Вчера вечером помешали гости, поэтому «Домашние представления» перенесли на сегодня — будем читать вслух. Миссис Клеменс сердится, но чтение ее утихомирит. Так или иначе, нам предстоит приятный вечер у камелька.
Работа над новым рассказом на точке замерзания, одна мысль, что надо переписывать его заново, приводит меня в отчаяние.
Мы все шлем самый сердечный привет всем вам.
Всегда ваш
Марк.
12
У. Д. ГОУЭЛСУ
Хартфорд, 18 января 1876 г.
Дорогой Гоуэлс,
очень вам благодарен за доброе слово о «Томе Сойере». Уильямс сделал к нему около трехсот превосходных рисунков, некоторые весьма тонки. Бедняга! Такой талант у человека, а он губит его ромом.
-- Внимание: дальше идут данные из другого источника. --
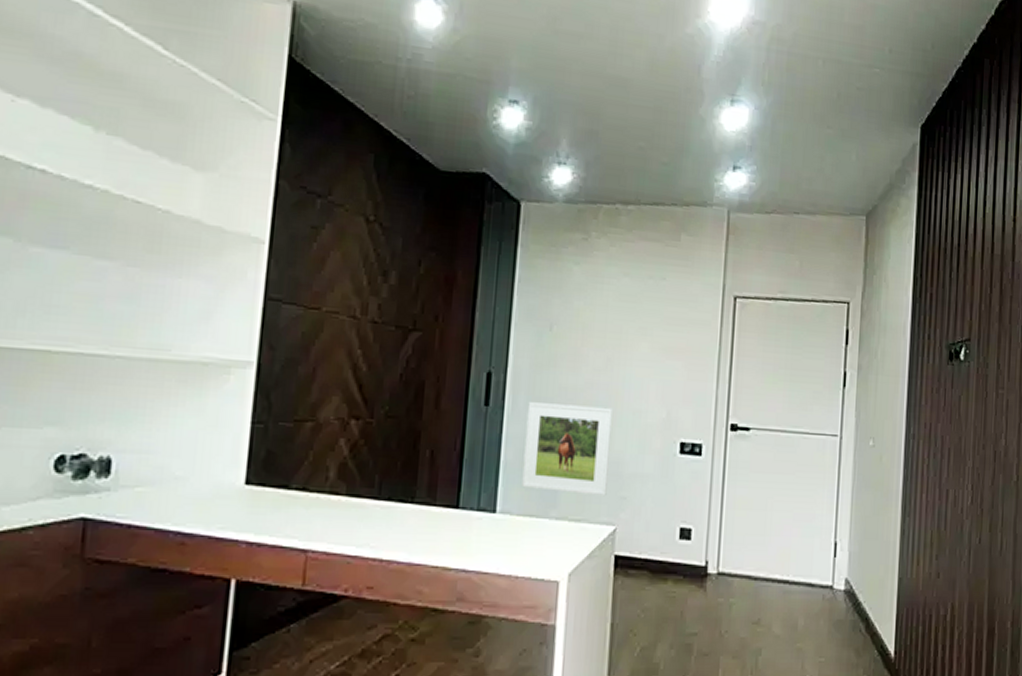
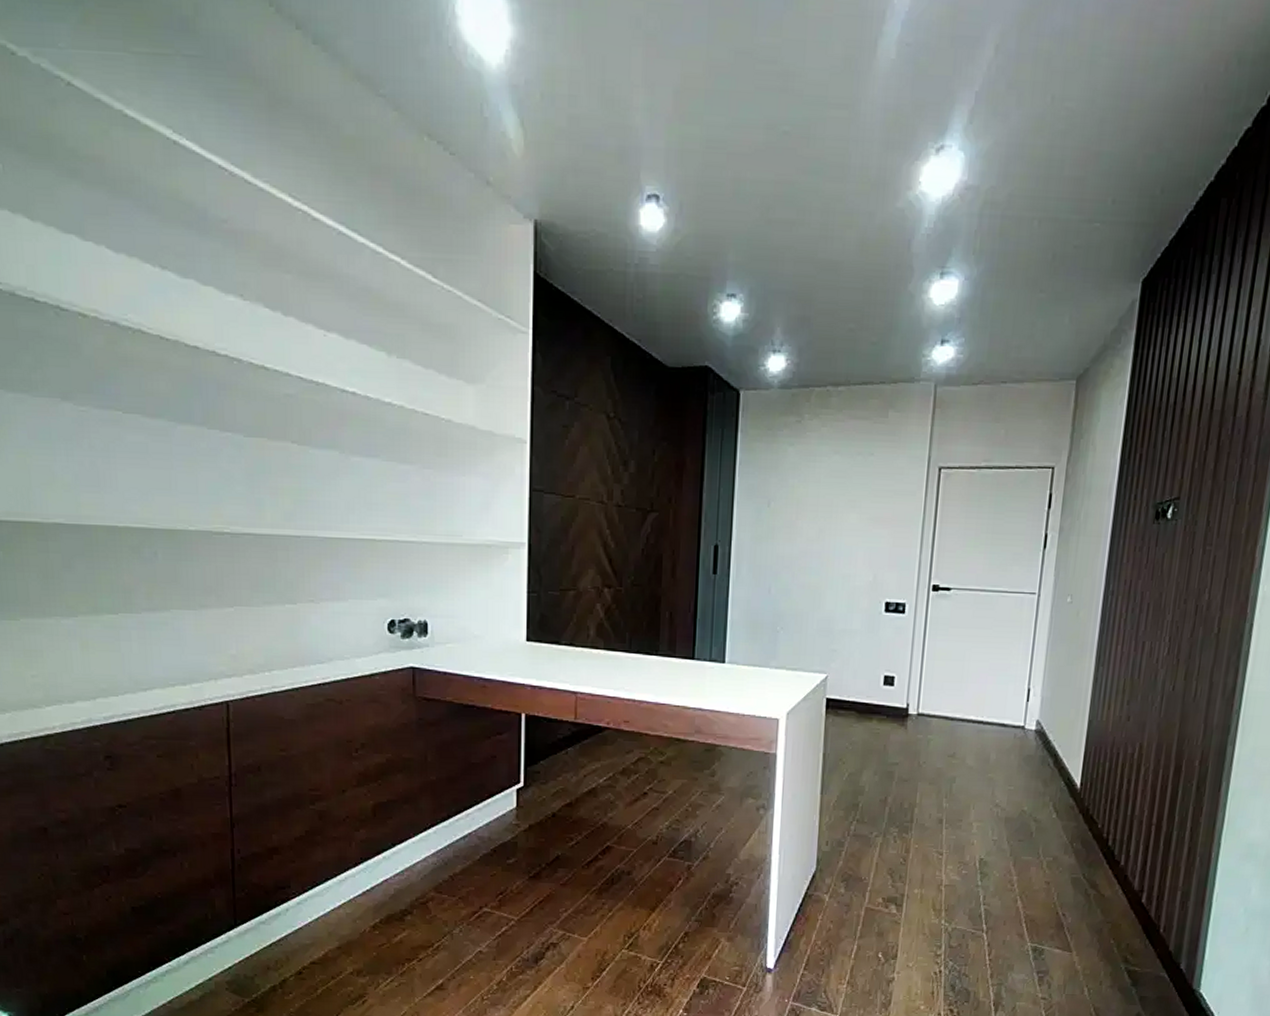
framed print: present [522,402,613,497] -> none [746,570,824,649]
Берет мою книгу и, читая, делает целую кучу рисунков — просто так, ни с кем не сговорившись.
Не было на свете человека благодарнее меня, когда позавчера, заставив себя сесть (при все еще скверном самочувствии) за отвратительную, ненавистную работу — наводить глянец на «Тома Сойера», я раскрыл пакет и обнаружил ваши карандашные пометки. Это было великолепно и избавило меня от всех трудов. Вместо того чтобы читать все насквозь, я просто отыскивал ваши пометки и делал требуемую поправку. Я свел драку мальчишек к одному абзацу; от всей речи в воскресной школе оставил лишь две первые фразы, чтобы не было и намека на сатиру, раз книга предназначается для детей; я смягчил все слишком резкие выражения, дабы ничто не оскорбляло слух. Итак, за один присест я сделал все от начала до конца, а думал, что это отнимет три-четыре дня, вымотает меня и духовно и физически. Я ведь отослал вам рукопись лишь после того, как тщательно, придирчиво просмотрел ее. Так что все оставшиеся в ней недоделки видны были только свежему глазу, не мне, — их-то вы заметили и подчеркнули.
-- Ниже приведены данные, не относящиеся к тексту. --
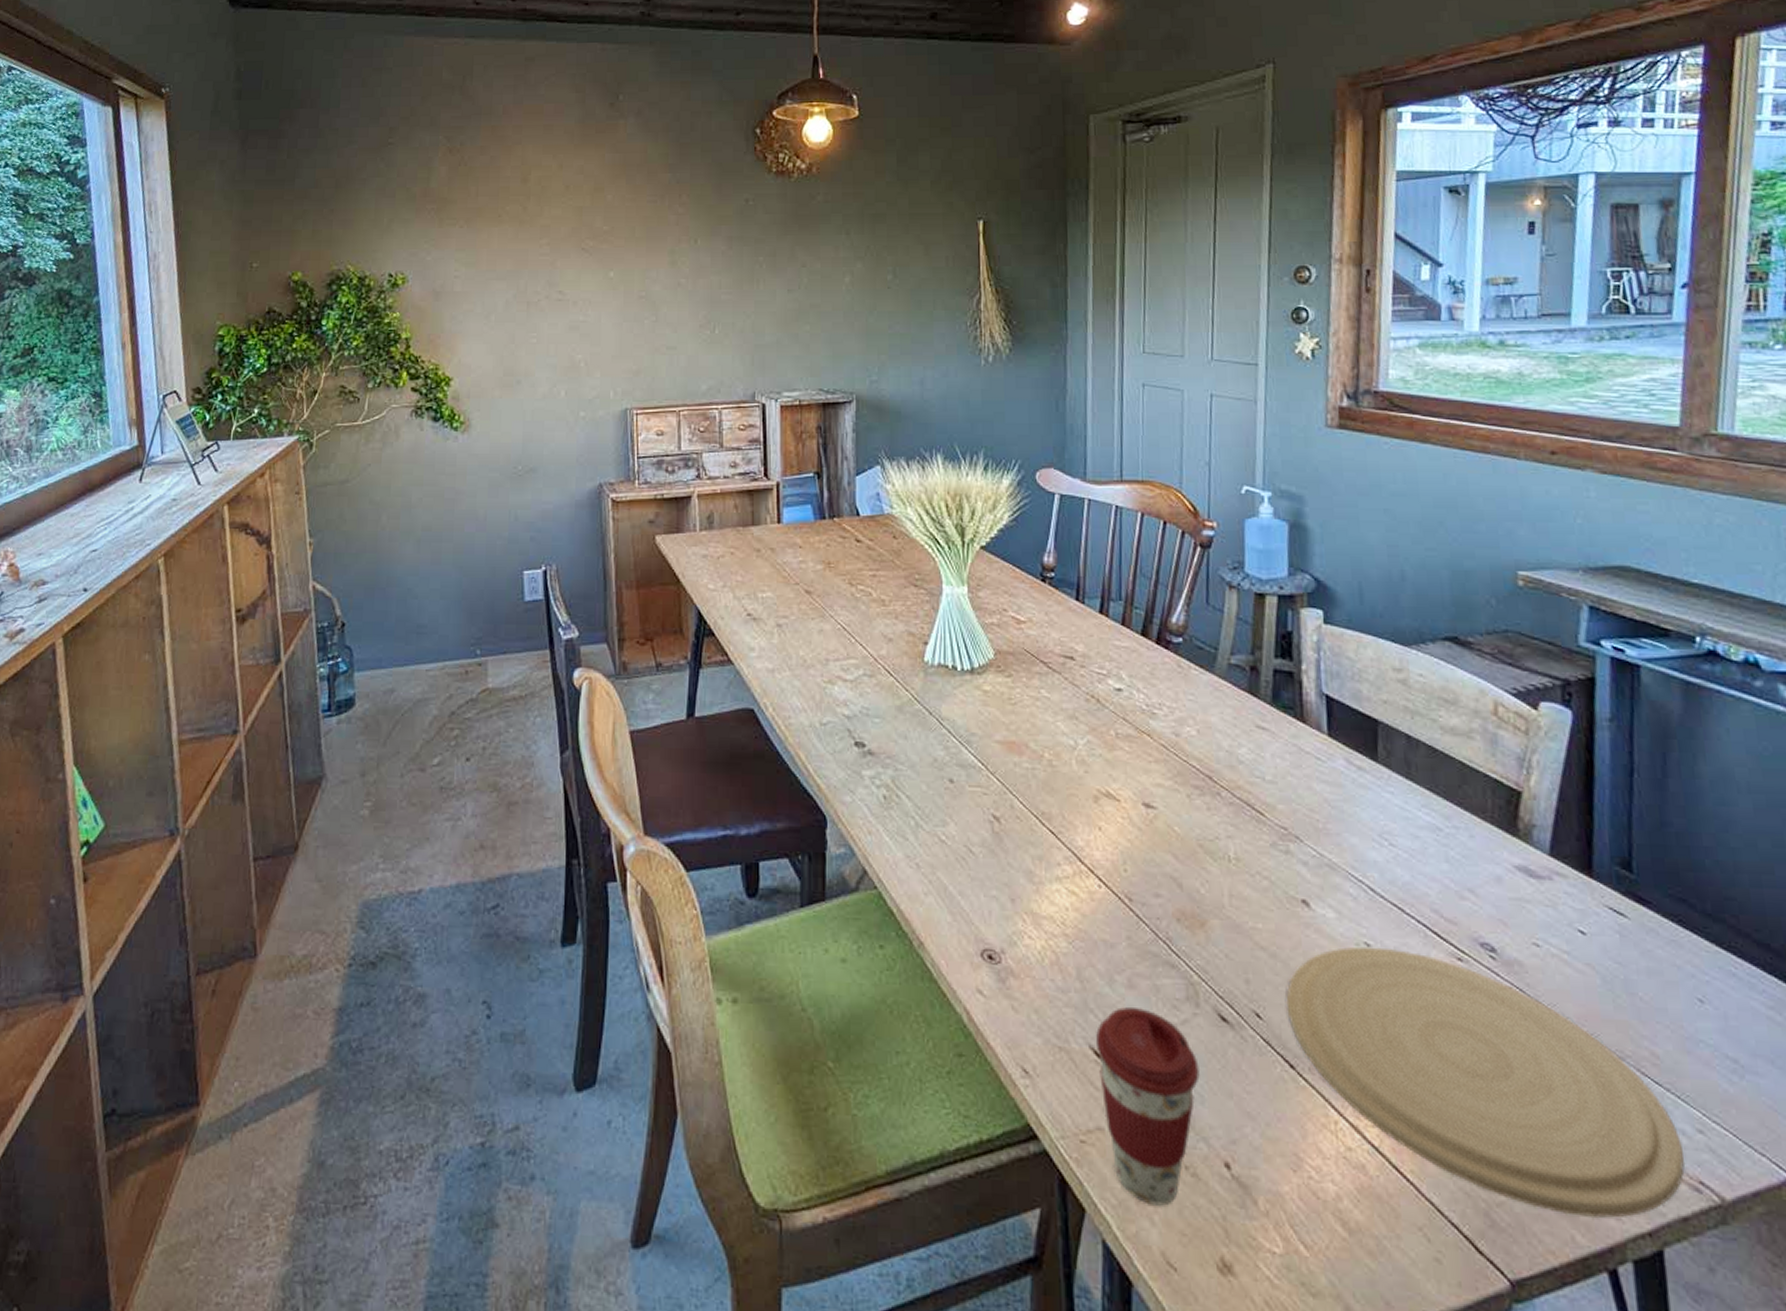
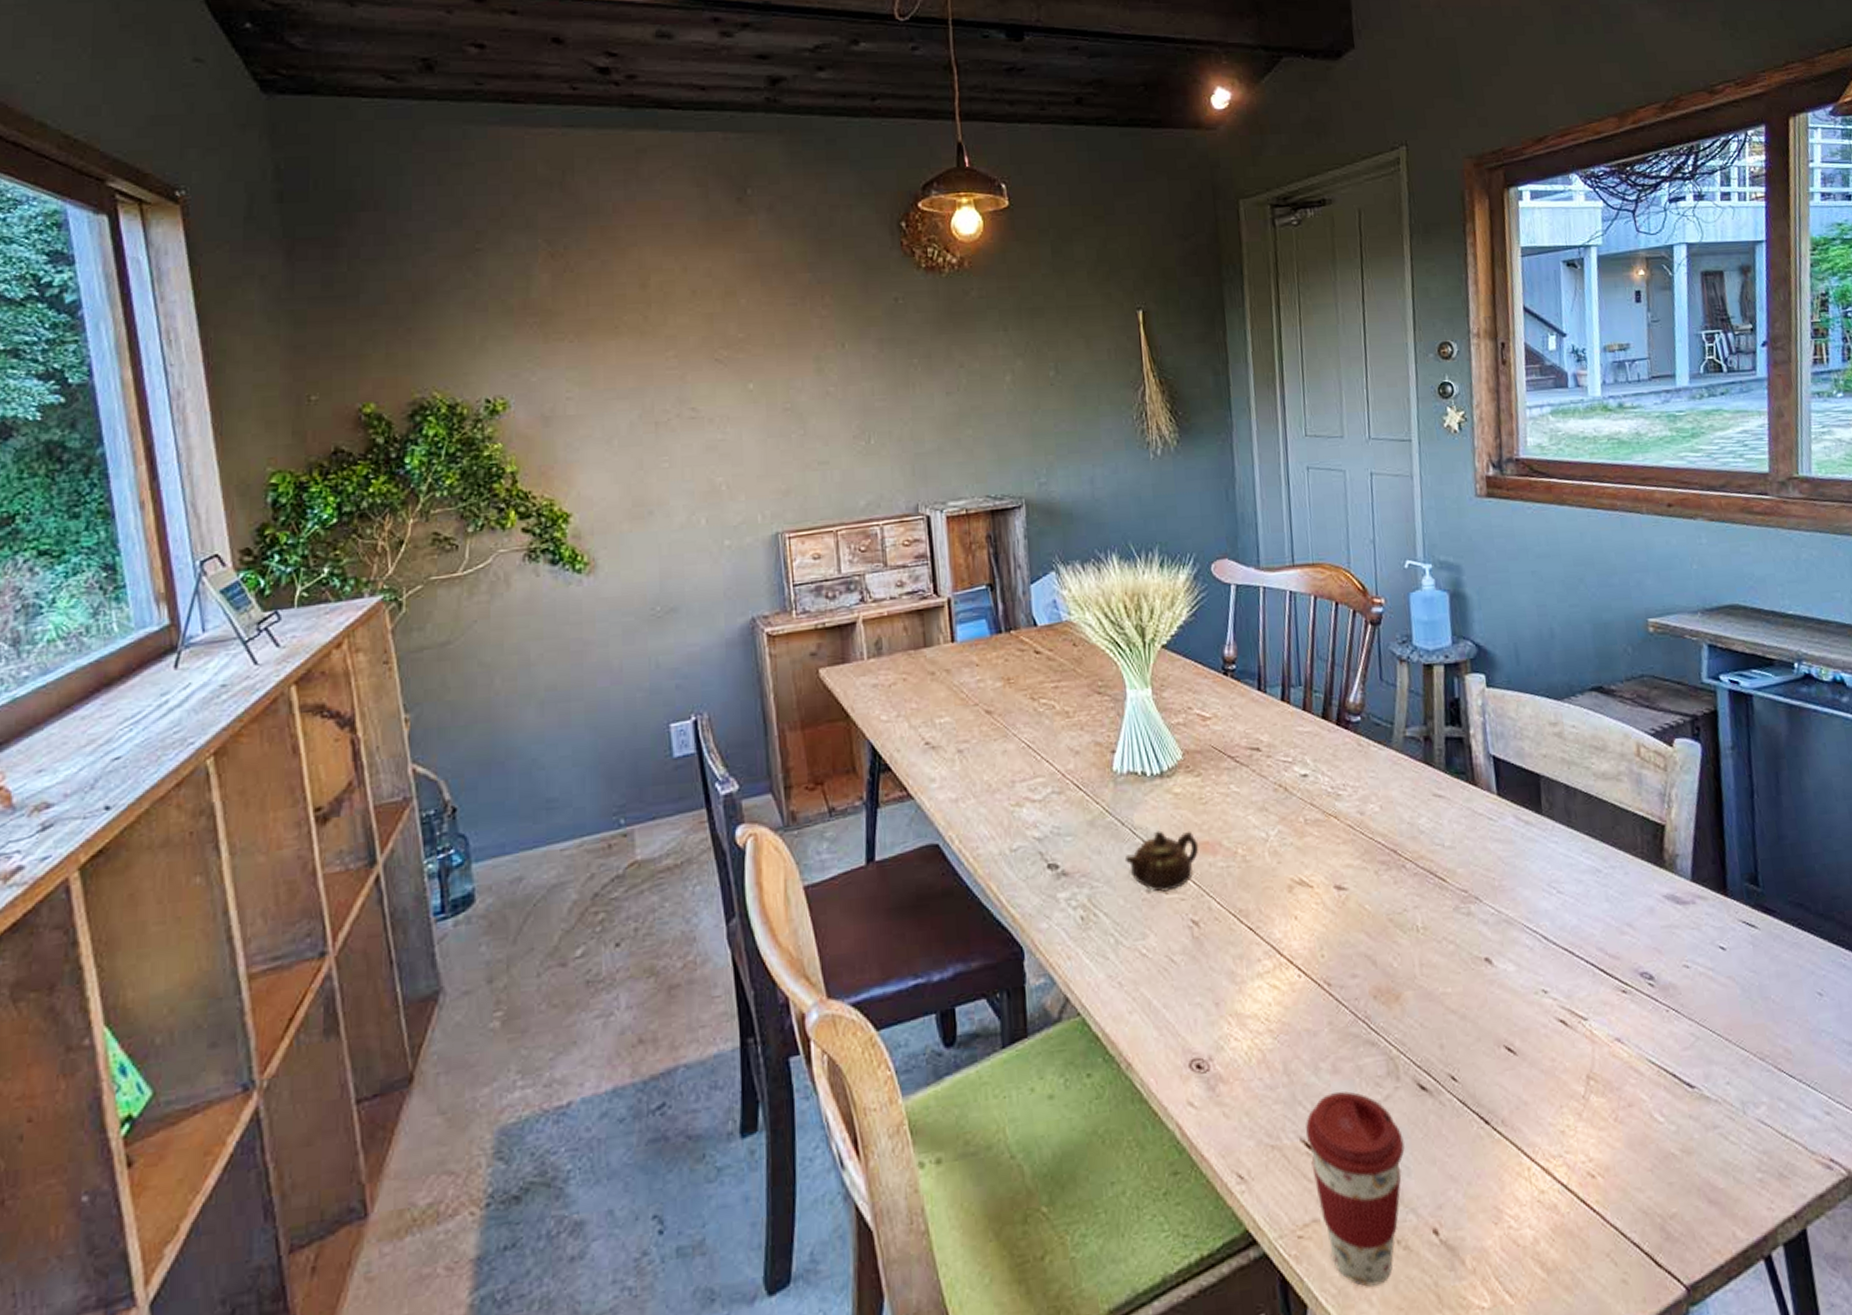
teapot: none [930,724,1005,784] -> present [1124,830,1199,892]
plate: present [1286,946,1686,1219] -> none [1477,991,1818,1213]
Но одно выражение мы, пожалуй, проглядели. Когда Гек жалуется Тому на строгости в доме вдовы, он говорят, что слуги совершенно извели его, без конца цепляются и требуют, чтобы он вел себя как благовоспитанный мальчик, и кончает он свои жалобы так: «...и уж чешут меня и причесывают до чертиков» (без восклицательного знака). Когда-то давно я читал эту главу миссис Клеменс, и эти слова не смутили ее; в другой раз я воспользовался случаем прочесть это место ее тетушке и матери (обе — ревностные дочери церкви, так сказать), но и они ничего не заметили. Я очень обрадовался: ведь что может быть естественнее этих слов для такого мальчишки (а я допустил совсем немного вольностей в его речи); когда же и вы тоже ничего не возразили, я вовсе обрадовался, но и испугался, — а вдруг вы просто не обратили внимания. Вы заметили? По-вашему, эти слова уместны? Они меня ничуть не тревожили, пока я думал, что моя книга для взрослых. Но с тех пор как все безоговорочно решили, что она предназначается для мальчиков и девочек, это ругательство подчас не дает мне спать по ночам.